The `with tempfile.TemporaryDirectory()` is only needed to have an OS independent temporary directory available.
You can also get rid of it like this:

```python
def main():
    cfg = create_basic_pipedag_config(
        "duckdb:////tmp/pipedag/{instance_id}/db.duckdb",
        disable_stage_locking=True,  # This is special for duckdb
    ).get("default")
    ...
```

For a more sophisticated setup with a `pipedag.yaml` configuration file and with a separate database
(i.e. containerized Postgres), please look [here](https://pydiversepipedag.readthedocs.io/en/latest/database_testing.html).

## Troubleshooting

### Installing mssql odbc driver for linux

Installing with
instructions [here](https://docs.microsoft.com/en-us/sql/connect/odbc/linux-mac/installing-the-microsoft-odbc-driver-for-sql-server)
worked.
But `odbcinst -j` revealed that it installed the configuration in `/etc/unixODBC/*`. But conda installed pyodbc brings
its own `odbcinst` executable and that shows odbc config files are expected in `/etc/*`. Symlinks were enough to fix the
problem.

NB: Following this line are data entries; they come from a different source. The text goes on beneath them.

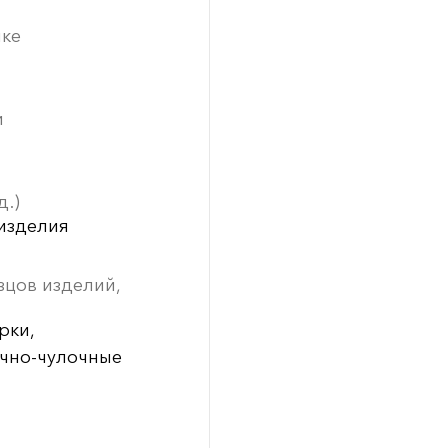
ике
и
д.)
 изделия
зцов изделий,
рки,
очно-чулочные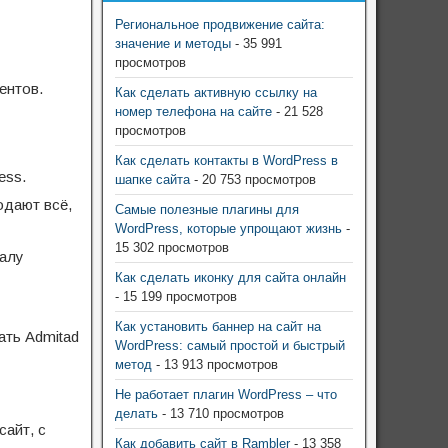
Региональное продвижение сайта:
значение и методы
- 35 991
просмотров
ентов.
Как сделать активную ссылку на
номер телефона на сайте
- 21 528
просмотров
Как сделать контакты в WordPress в
ess.
шапке сайта
- 20 753 просмотров
одают всё,
Самые полезные плагины для
WordPress, которые упрощают жизнь
-
15 302 просмотров
чалу
Как сделать иконку для сайта онлайн
- 15 199 просмотров
Как установить баннер на сайт на
ать Admitad
WordPress: самый простой и быстрый
метод
- 13 913 просмотров
Не работает плагин WordPress – что
делать
- 13 710 просмотров
сайт, с
Как добавить сайт в Rambler
- 13 358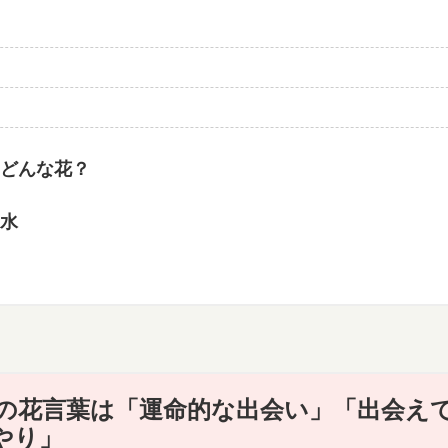
どんな花？
水
の花言葉は「運命的な出会い」「出会え
やり」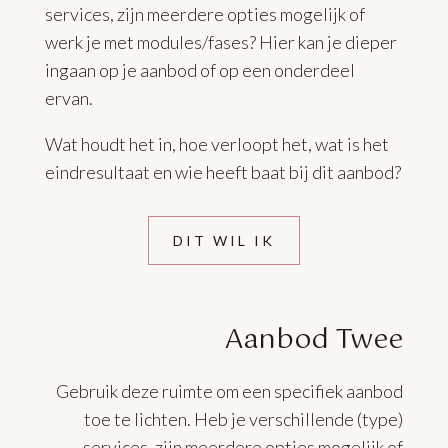
services, zijn meerdere opties mogelijk of
werk je met modules/fases? Hier kan je dieper
ingaan op je aanbod of op een onderdeel
ervan.
Wat houdt het in, hoe verloopt het, wat is het
eindresultaat en wie heeft baat bij dit aanbod?
DIT WIL IK
Aanbod Twee
Gebruik deze ruimte om een specifiek aanbod
toe te lichten. Heb je verschillende (type)
services, zijn meerdere opties mogelijk of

Try `python -c 'import pyodbc;print(pyodbc.drivers())'` and see whether you get more than an empty list.
Furthermore, make sure you use 127.0.0.1 instead of localhost. It seems that /etc/hosts is ignored.

### Incompatibility with specific `pydiverse.transform` Versions

pydiverse.pipedag currently doesn't support `pydiverse.transform` Versions (0.2.0, 0.2.1, 0.2.2), due to major
differences to pdt 0.2.3 and pdt <0.2.
However, it does still work with pdt <0.2.